* DATA FOR PROCESSING *
[Start of section]
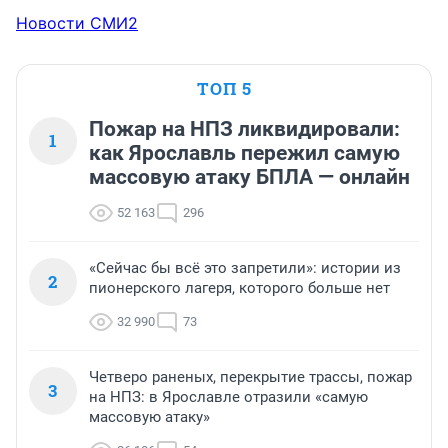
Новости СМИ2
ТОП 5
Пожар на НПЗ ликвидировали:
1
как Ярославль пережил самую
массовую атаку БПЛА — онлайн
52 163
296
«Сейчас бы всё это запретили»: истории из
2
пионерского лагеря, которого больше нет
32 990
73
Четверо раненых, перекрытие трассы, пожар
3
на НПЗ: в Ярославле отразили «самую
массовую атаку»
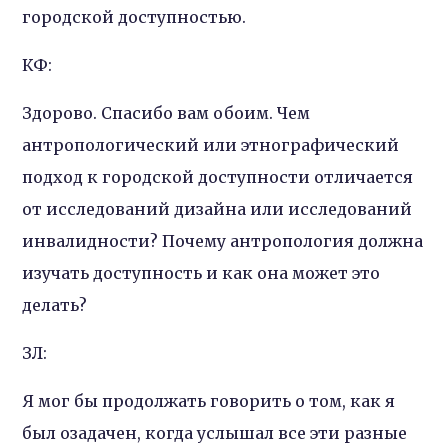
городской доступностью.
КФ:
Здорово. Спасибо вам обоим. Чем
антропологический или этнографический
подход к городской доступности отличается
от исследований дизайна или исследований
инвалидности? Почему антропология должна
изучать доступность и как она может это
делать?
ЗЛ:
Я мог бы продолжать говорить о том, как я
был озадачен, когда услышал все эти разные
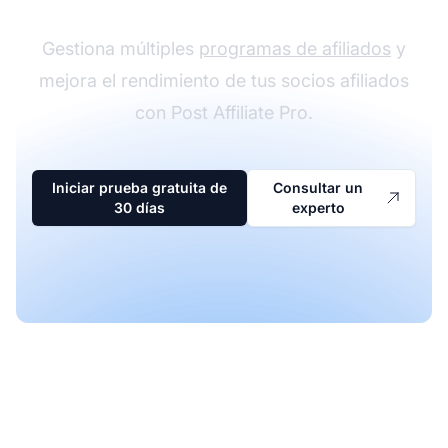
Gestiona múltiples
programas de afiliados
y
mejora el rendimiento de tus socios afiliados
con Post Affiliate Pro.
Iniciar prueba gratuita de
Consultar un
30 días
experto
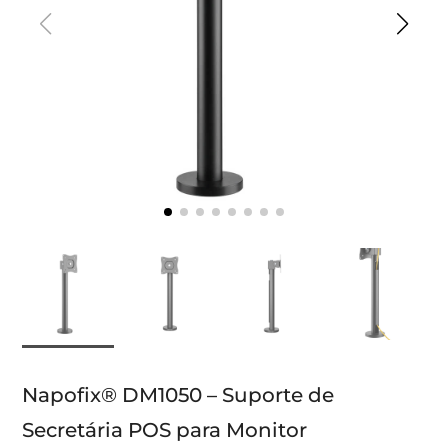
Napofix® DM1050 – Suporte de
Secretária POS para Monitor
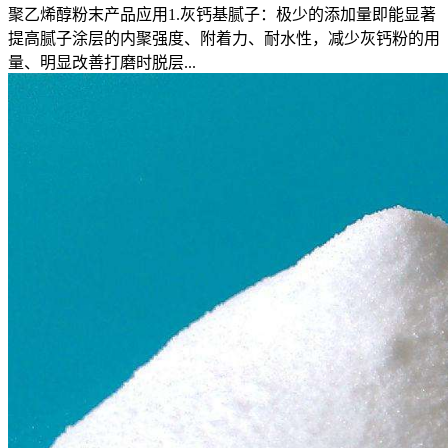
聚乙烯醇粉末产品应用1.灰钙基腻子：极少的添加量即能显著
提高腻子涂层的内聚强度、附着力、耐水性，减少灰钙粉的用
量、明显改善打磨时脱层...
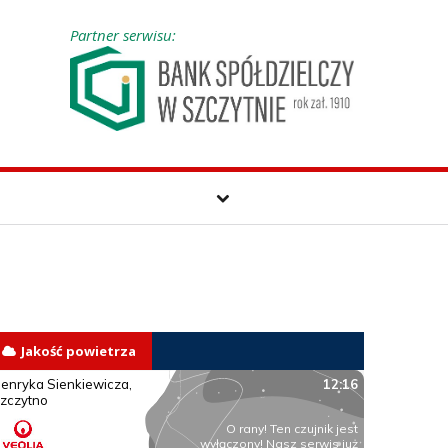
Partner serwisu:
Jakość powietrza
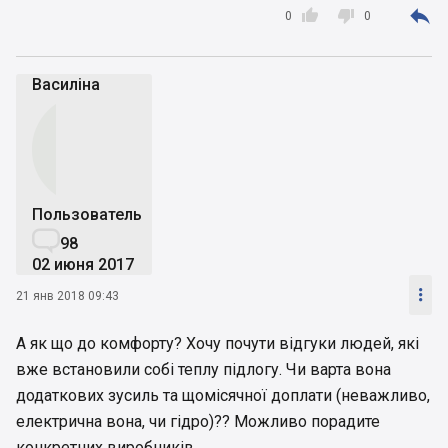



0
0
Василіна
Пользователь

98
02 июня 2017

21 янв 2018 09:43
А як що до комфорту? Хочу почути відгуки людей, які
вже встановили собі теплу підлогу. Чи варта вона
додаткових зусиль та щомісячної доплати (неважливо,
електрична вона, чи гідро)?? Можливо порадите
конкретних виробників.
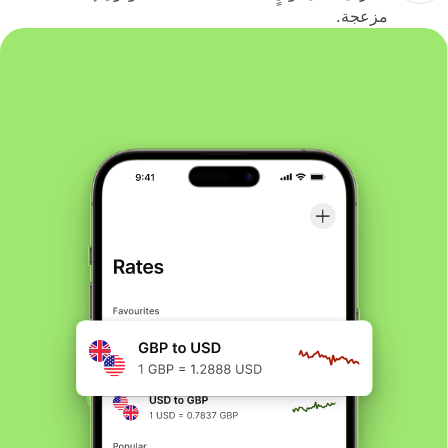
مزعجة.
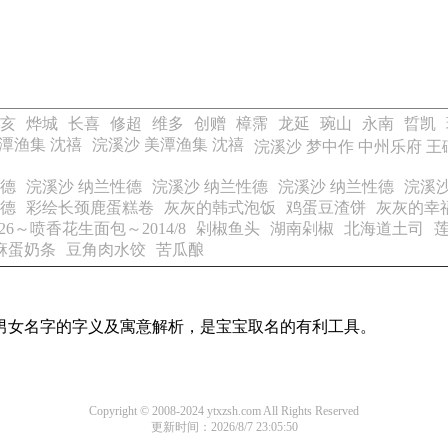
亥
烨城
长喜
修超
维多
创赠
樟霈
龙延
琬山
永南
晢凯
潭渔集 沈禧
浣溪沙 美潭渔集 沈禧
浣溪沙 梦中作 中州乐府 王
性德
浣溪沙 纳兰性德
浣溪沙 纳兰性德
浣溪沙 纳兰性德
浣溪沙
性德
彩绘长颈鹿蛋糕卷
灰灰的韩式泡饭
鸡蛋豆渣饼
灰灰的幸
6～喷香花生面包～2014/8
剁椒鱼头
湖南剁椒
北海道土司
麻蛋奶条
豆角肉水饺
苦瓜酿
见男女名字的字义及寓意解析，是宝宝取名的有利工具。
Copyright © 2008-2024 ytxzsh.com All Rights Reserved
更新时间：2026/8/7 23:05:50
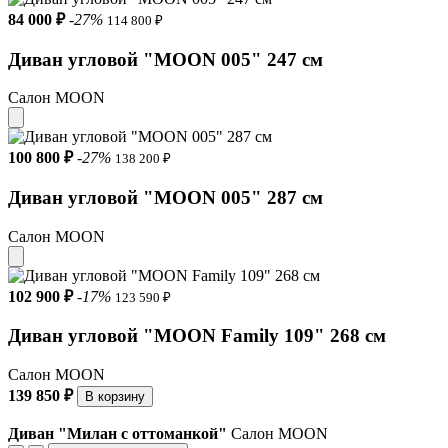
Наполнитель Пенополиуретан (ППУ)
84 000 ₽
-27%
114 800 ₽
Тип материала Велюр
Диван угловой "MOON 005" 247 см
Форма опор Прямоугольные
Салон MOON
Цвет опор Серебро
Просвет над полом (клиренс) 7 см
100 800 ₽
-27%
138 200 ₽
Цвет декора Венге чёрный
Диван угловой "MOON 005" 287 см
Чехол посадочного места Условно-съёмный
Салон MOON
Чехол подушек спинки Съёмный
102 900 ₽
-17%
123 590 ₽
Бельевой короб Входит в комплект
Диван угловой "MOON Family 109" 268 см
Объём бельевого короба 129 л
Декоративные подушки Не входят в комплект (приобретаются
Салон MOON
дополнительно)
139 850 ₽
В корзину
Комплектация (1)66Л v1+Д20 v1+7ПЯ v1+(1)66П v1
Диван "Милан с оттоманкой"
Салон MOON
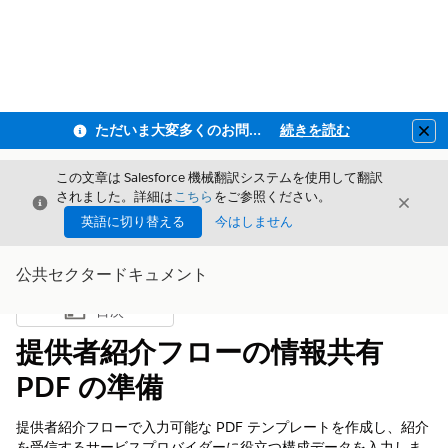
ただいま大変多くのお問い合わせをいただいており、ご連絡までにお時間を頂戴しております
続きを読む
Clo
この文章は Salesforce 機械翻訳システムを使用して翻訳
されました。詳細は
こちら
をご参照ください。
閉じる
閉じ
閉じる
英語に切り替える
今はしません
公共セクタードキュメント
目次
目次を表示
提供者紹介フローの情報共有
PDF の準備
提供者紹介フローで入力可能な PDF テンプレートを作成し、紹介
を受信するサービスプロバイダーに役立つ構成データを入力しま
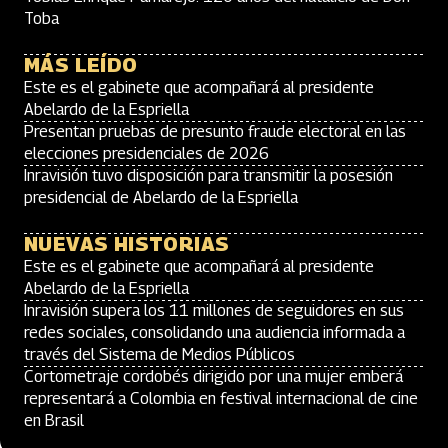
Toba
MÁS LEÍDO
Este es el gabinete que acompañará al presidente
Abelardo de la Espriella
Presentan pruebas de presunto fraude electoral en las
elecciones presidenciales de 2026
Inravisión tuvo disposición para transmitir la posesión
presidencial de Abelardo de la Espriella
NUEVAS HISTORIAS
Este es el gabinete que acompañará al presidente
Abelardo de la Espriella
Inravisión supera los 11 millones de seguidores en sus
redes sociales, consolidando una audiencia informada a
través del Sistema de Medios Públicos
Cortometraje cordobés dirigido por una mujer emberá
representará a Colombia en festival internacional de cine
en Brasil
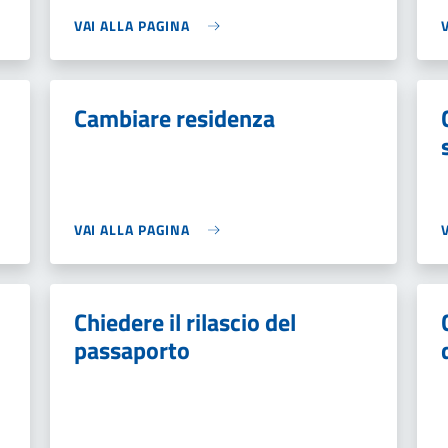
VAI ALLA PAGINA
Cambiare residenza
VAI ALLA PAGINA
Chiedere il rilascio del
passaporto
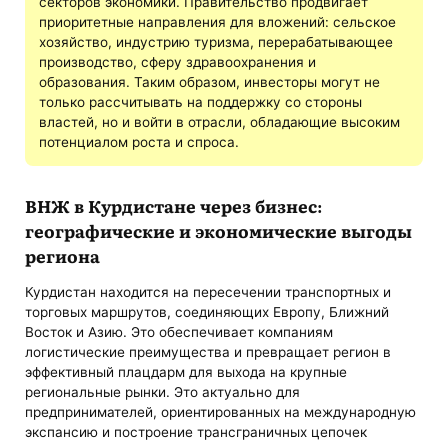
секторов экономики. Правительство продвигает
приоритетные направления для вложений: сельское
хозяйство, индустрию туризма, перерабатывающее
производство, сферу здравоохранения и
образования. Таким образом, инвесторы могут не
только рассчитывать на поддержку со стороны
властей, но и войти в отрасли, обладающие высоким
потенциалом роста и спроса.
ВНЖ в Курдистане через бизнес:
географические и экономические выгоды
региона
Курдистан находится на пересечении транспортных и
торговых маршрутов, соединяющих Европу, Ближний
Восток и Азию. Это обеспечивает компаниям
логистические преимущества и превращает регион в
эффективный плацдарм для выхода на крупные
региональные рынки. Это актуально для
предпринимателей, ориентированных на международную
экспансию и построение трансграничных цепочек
[End of section]
* ASSIGNMENT *
The lines needed are those in the data above that hold the string "Inravisión"; copy each of them.

* WRITTEN SOLUTION *
Inravisión tuvo disposición para transmitir la posesión
Inravisión supera los 11 millones de seguidores en sus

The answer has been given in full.